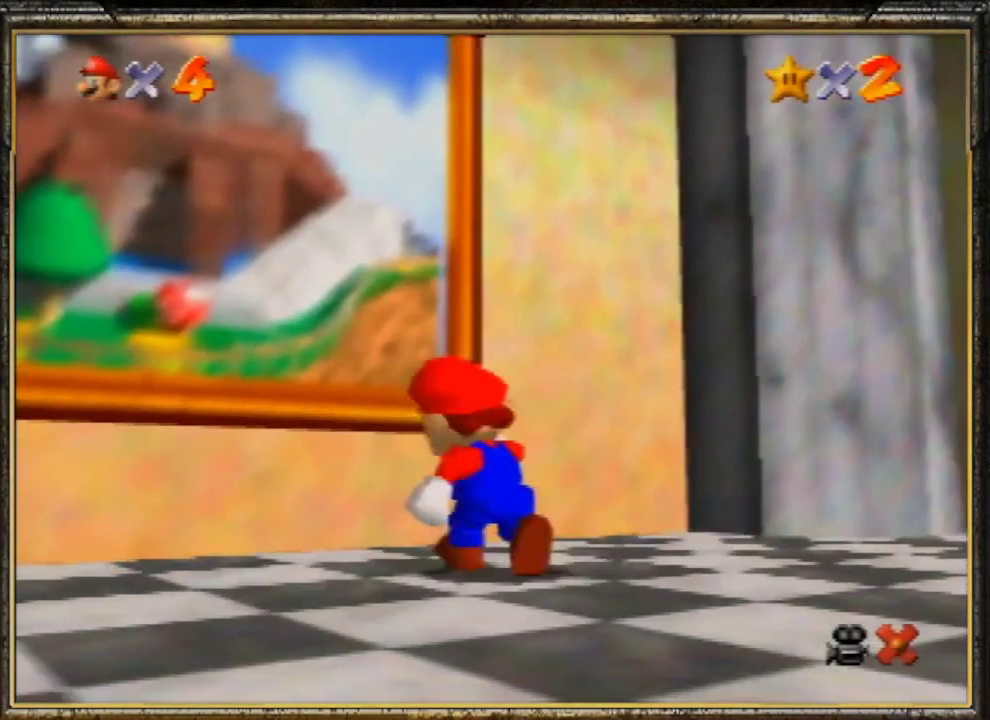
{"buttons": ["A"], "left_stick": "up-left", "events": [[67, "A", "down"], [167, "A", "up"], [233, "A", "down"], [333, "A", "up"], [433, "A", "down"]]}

####################

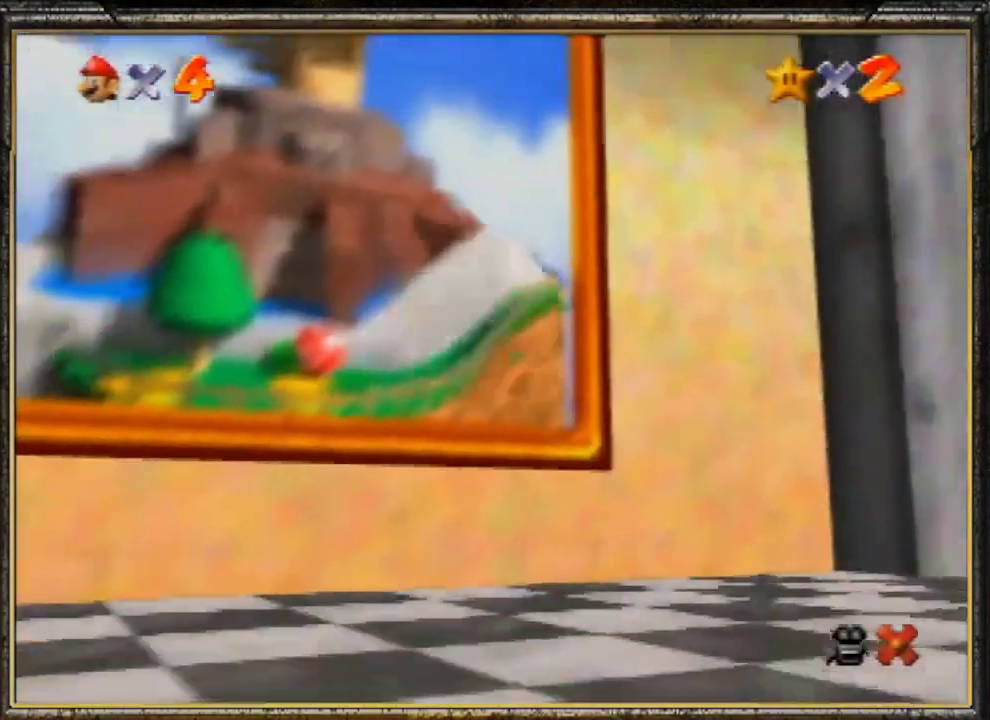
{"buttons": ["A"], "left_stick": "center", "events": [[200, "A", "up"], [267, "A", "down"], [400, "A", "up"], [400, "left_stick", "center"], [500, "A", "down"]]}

####################

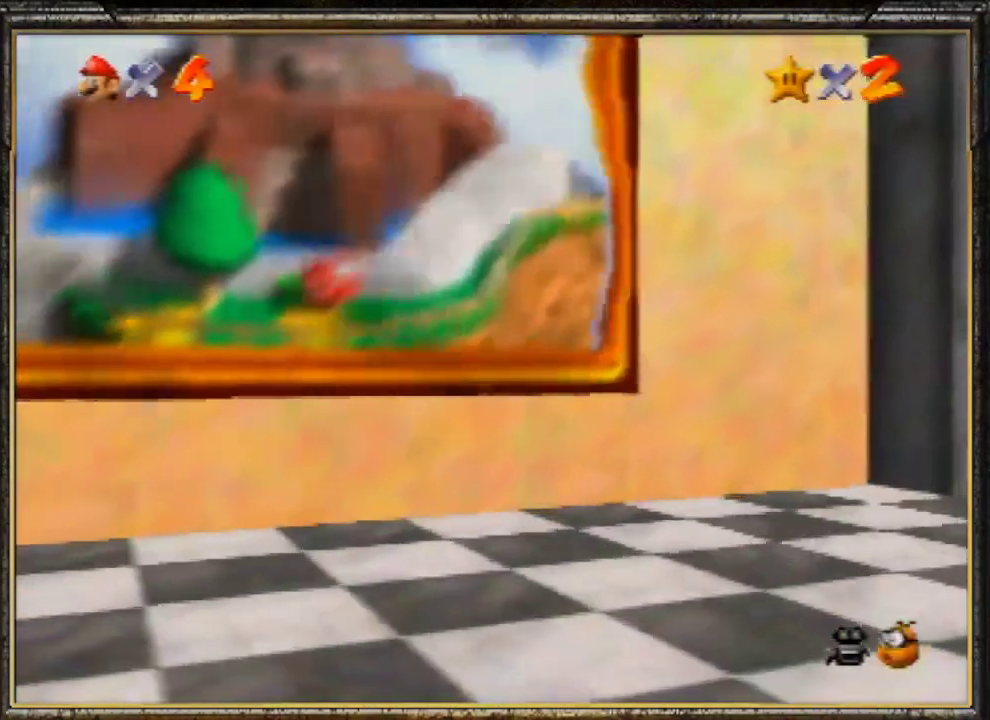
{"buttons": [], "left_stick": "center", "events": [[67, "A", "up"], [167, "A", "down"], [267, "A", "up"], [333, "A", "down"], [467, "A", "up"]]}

####################

Note how many lines in the listing above contain the word "center" and give only that number.

2